*** Opening Excerpt to read ***

= Progressive Conservative Party of Canada candidates in the 1984 Canadian federal election =

The Progressive Conservative Party of Canada fielded a full slate of candidates in the 1984 federal election, and won 211 out of 282 seats to form a majority government. Many of the party's candidates have their own biography pages. Information on others may be found here.

==Quebec==
===Saint-Léonard—Anjou: Agostino Cannavino===
Agostino Cannavino is a Montreal accountant who has worked in credit and corporate disbursements for Imperial Tobacco. In addition to his 1984 bid for federal office, he ran for a council seat in Saint-Leonard in 1982 and for a seat on the Commission scolaire Jérôme-Le Royer in 1987. He later won election to the English Montreal School Board in 2003 and re-elected in 2007. In 2009, he introduced a successful resolution that called on the commission chair's to seek action from the government of Quebec against student access to contraband cigarettes. Cannavino later said that the motion was unrelated to his private employment and was prompted by reports of easily accessible contraband on school grounds.

Electoral record
| Election | Division | Party | Votes | % | Place | Winner |
|---|---|---|---|---|---|---|
| 1982 municipal | Saint-Leonard City Council, Ward Ten | Independent | 160 | 6.41 | 4/4 | Pierre Paquet, Équipe du renouveau de la cité de Saint-Léonard |
| 1984 federal | Saint-Léonard—Anjou | Progressive Conservative | 23,275 | 39.29 | 2/6 | Alfonso Gagliano, Liberal |
| 1987 school board | Commission scolaire Jérôme-Le Royer, District Eleven | n/a | 450 | 29.53 | 2/3 | Domenico Moschella |
| 2003 school board | English Montreal School Board, District Eighteen | n/a | 415 | 65.87 | 1/2 | himself |
| 2007 school board | English Montreal School Board, District Eighteen | n/a | accl. | . | 1/1 | himself |

==Ontario==
===Gord Slade (Nickel Belt)===

A. Gordon Slade was born in Flin Flon, Manitoba. He attended McGill University on a scholarship, and received Bachelor's Degree in Engineering (Mining) in 1951. He joined Falconbridge later in the same year as a miner, and was promoted to a supervisory position three years later. He eventually rose through the ranks to become vice-president of Falconbridge Ltd. and chairman of the board for the Corporation of Falconbridge Copper, before taking early retirement in January 1984 at age 55. He briefly moved to Toronto, but returned to Nickel Belt for the 1984 election. He said that he was running because he believed "there should be more engineers and managers in politics", and expressed a belief that "anything government can do, private enterprise can do better". He denied that he was anti-union in his policies. He received 13,857 votes (31.20%), finishing second against New Democratic Party candidate John Rodriguez.

*** Closing Excerpt to read ***

* [Prompt 1]
Reproduce word for word the part of the page on 1984 Progressive Conservative candidates from "The Progressive Conservative" up to and including "be found here.".
* [Prompt 2]
Using the page on 1984 Progressive Conservative candidates, explain in one to three sentences why Gord Slade said he was running in Nickel Belt.
* [Prompt 3]
Extend the page on 1984 Progressive Conservative candidates past its final sentence.

*** Opening Dataset excerpt ***

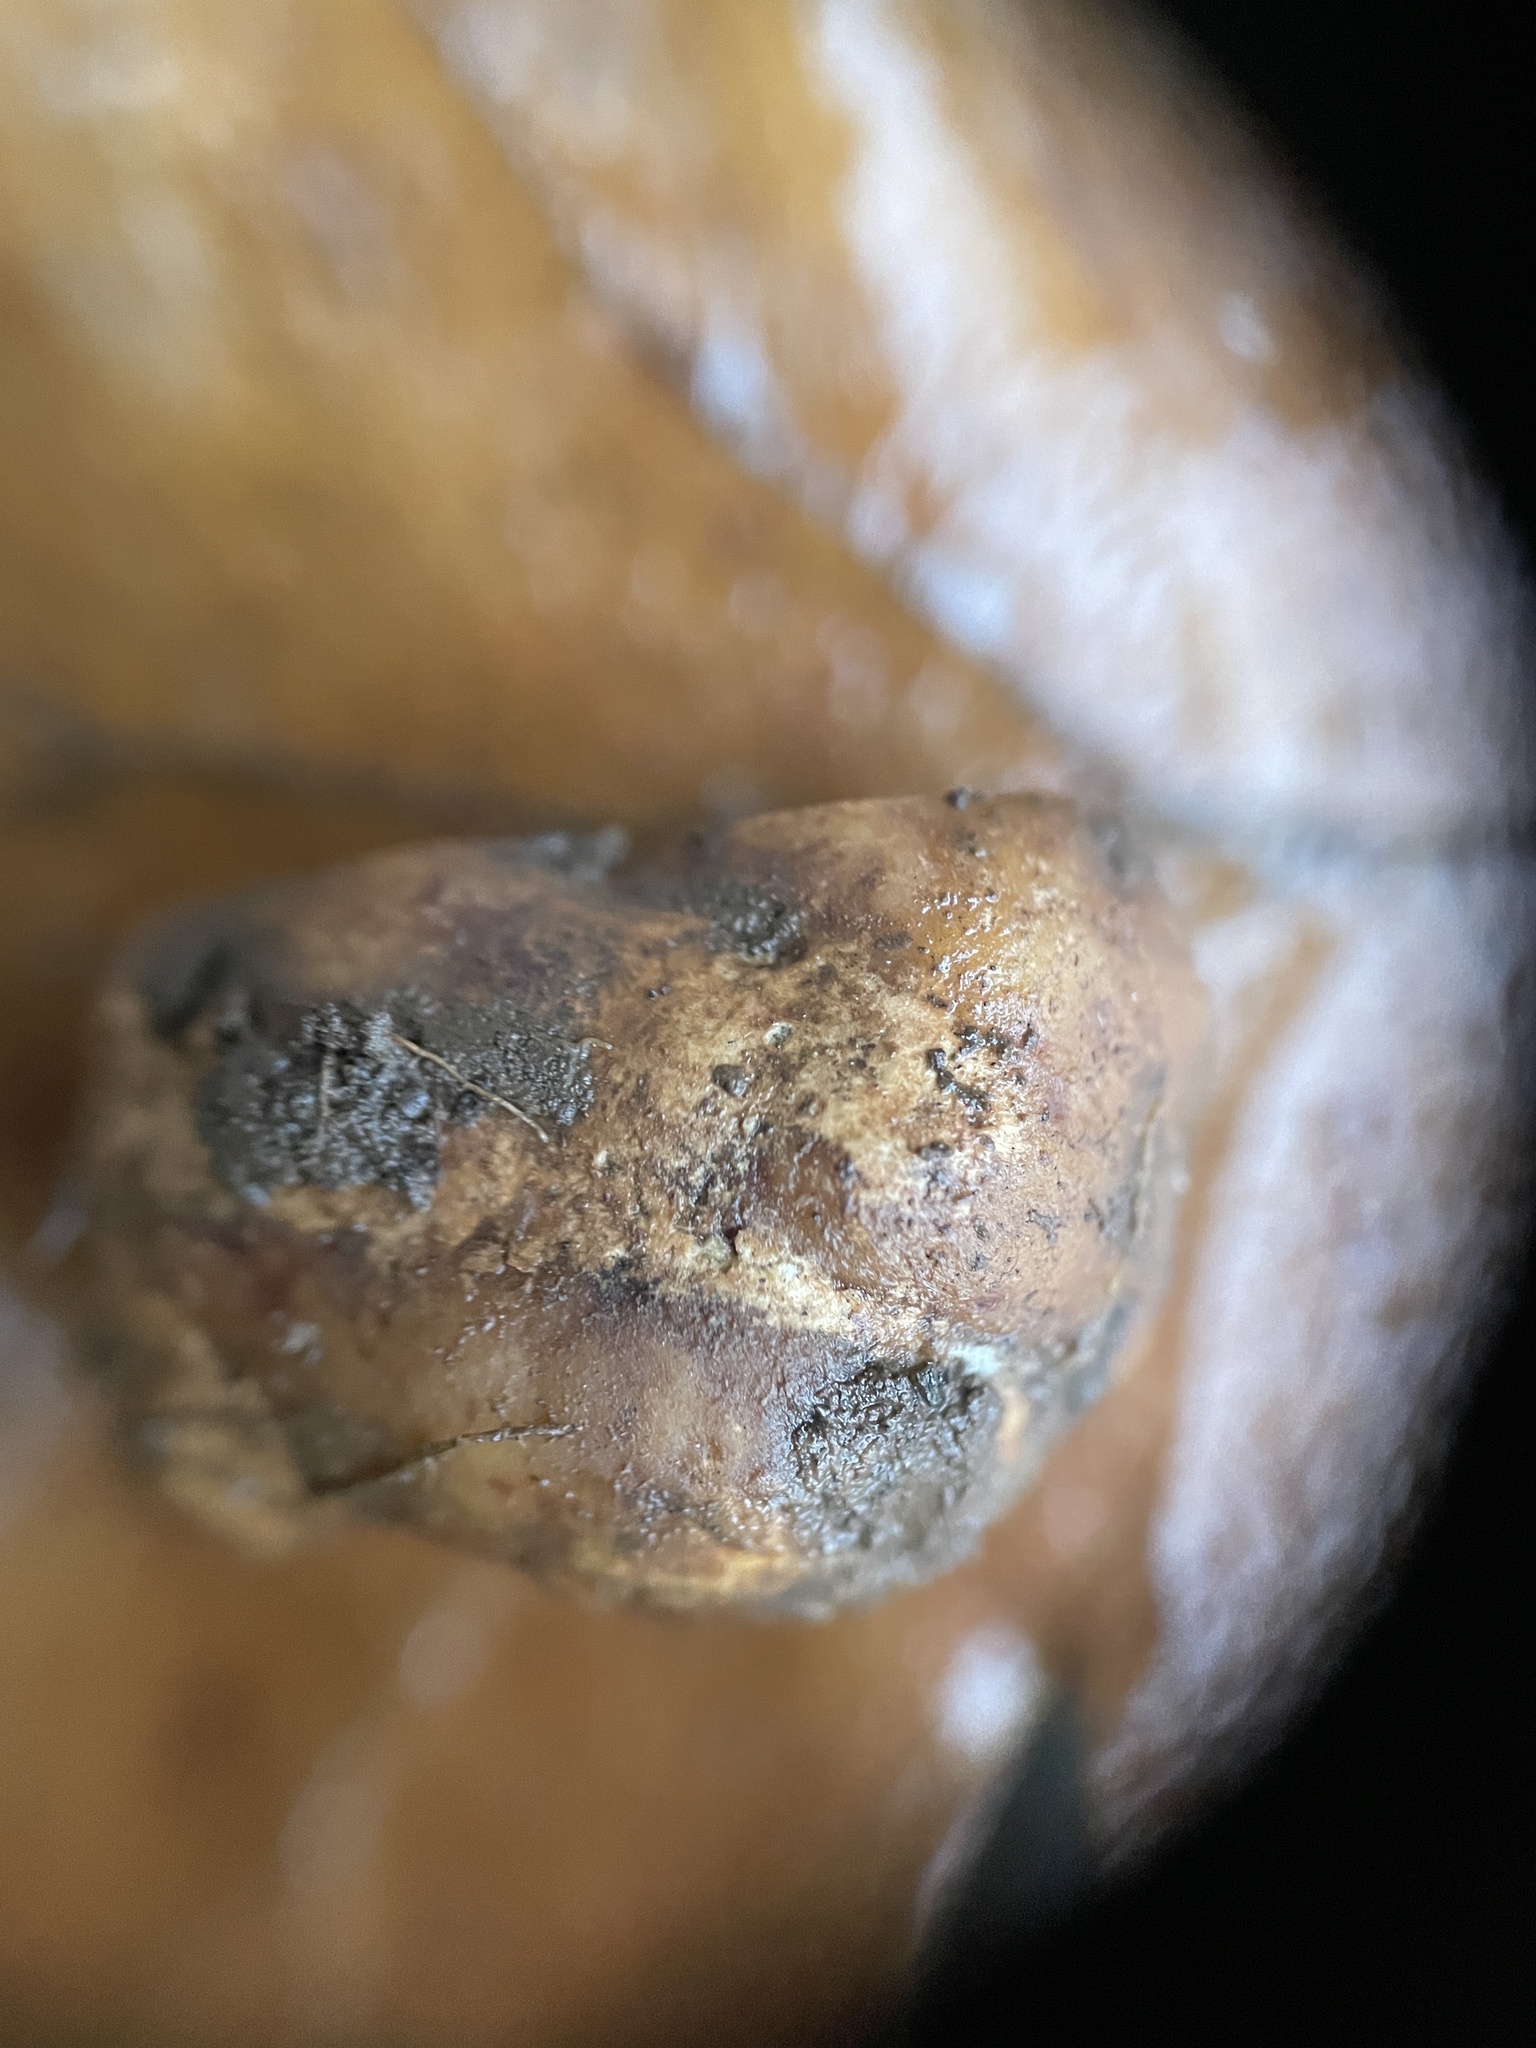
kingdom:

*** Closing Dataset excerpt ***

* [Reply 1]
The Progressive Conservative Party of Canada fielded a full slate of candidates in the 1984 federal election, and won 211 out of 282 seats to form a majority government. Many of the party's candidates have their own biography pages. Information on others may be found here.

* [Reply 2]
Slade said he was running because he believed "there should be more engineers and managers in politics."

* [Reply 3]
Slade was appointed to the board of Eldorado Nuclear in 1985, and was appointed as a special advisor for business development with Sedgwick Tomenson Inc. in 1988. He later served on the board of directors of Houston Lake Mining Inc. and Pelangio Mines. In 2002, he received an award from the Canadian Institute of Mining, Metallurgy and Petroleum. He has been a member of the Association of Professional Engineers of Ontario, the Prospectors & Developers Association, and the Canadian Institute of Mining & Metallurgy, as well as serving as president of the Sudbury United Way in 1987, and as chair of Sudbury's Mining Heritage Committee in 2000. He remains active with the Conservative Party of Canada in Sudbury.

==Manitoba==
===John Hare (Winnipeg—Birds Hill)===

Hare is the son of Jack Hare, a Winnipeg businessman who served as the Member of Parliament for St. Boniface from 1978 to 1979. The younger Hare initially sought the Progressive Conservative nomination in St. Boniface, but lost to Leo Duguay. He received 20,644 votes (39.56%) as a candidate in Birds Hill, finishing second against New Democratic Party incumbent Bill Blaikie.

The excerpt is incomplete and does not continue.